The brachial plexus runs through the thoracic outlet. The lower trunk nerve roots from C8 and T1 are most commonly involved in this syndrome. These nerve roots supply the ulnar nerve, and partly contribute to the radial and axillary nerves.
The subclavian artery and subclavian vein course through the thoracic outlet between the anterior and middle scalene muscles. Compression of these vessels can cause downstream ischemia of the hand and arm, resulting in symptoms.
A cervical rib is an extra rib which arises from the seventh cervical vertebra, above the first rib. A supernumerary rib like this, or an abnormally elongated vertebral transverse process may compress the thoracic outlet.
Injuries to the the neck, such as whiplash from a car crash, sports related accidents may damage or compress the contents of the thoracic outlet.
Athletes such as weight lifters, swimmers, volleyball, tennis or baseball players, who perform motions involving repetitive upper limb abduction and external rotation are at increased risk for developing TOS. These motions may cause hypertrophy of the muscles surrounding the thoracic outlet, such as the anterior and middle scalene, subclavius, and pectoralis minor muscles.
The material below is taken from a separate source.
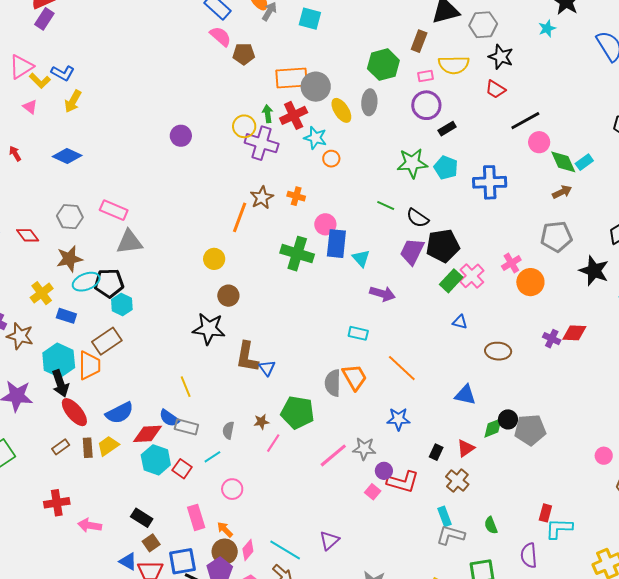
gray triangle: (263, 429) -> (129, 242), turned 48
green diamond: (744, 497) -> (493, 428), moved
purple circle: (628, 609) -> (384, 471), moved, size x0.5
These are carcinomas that form at the apex of the lung, (which is also known as the superior sulcus) that can invade the thoracic outlet due to the proximity of the lung apices.
Compression of the subclavian vessels can cause increased hydrostatic pressure, resulting in edematous swelling in the upper limb and hand. The upper limb may also become pale due to decreased blood flow and oxygen delivery.
Compression of the lower trunk of the brachial plexus affects the proximal ulnar nerve. The ulnar nerve innervates the muscles that flex the forearm and the fourth and fifth digits. If the nerve roots supplying the ulnar nerve are compressed, the lumbricals cannot flex the fourth and fifth digits, so the hand appears as a claw.
Compression of the thoracic outlet can cause neuropathic pain which may be described as a burning or sharp sensation.